More than half of all households in Ireland use solid fuels such as coal, peat and wood to heat their homes, according to research published by State guardian of the environment in April.
Cattle farmer Mickey O’Donnell made his living cutting peat. With current energy prices, he still uses peat to heat his home, cook and shower. His supply of peat will last him all winter and summer. It cost him only 200 euros: “Very, very cheap. If you do it yourself, it’s a lot cheaper.”
Marc Ó Cathasaigh is a member of parliament for the Green Party. His party is the driving force behind the ban on the commercial sale of peat. Because peatlands are a key weapon in the fight against climate change: “Not only do peatlands capture carbon, but they also store it for a long period of time. So something like forestry will capture carbon very efficiently for the first fifty years. And after that, it becomes a kind of steady state.

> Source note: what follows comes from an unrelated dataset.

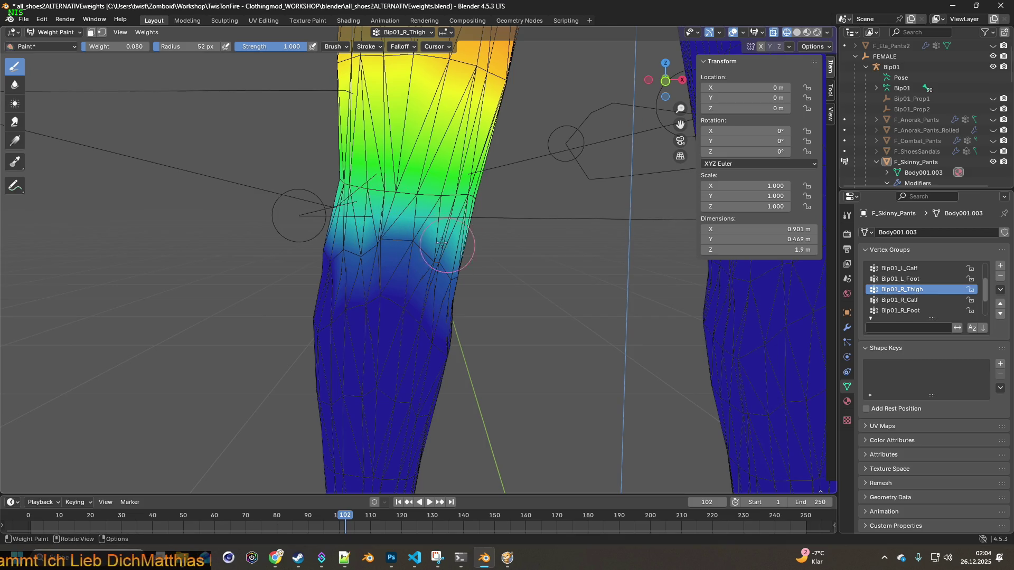
shift+middle_drag(623, 281, 563, 279)
scroll(928, 290, down, 1)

The amount of carbon within that system remains constant. Wetlands are different. It will take carbon from the air and store it in the form of peat or turf, and it will stay there, tied up for thousands of years if left.”
The government’s climate message is increasingly resonating in Ireland, especially among the younger generation. But the current energy crisis could be the key thing.
“This spike in energy prices has definitely made this discussion more difficult,” says Ó Cathasaigh. “I think the war in Europe has shown us without any doubt that not only do we have to move in terms of energy transition from a climate point of view, but there is also the issue of energy security.”
Younger voters are also calling for an energy transition to renewable energy sources such as wind. The Green Party is also in favor of such a change, according to Ó Cathasaigh.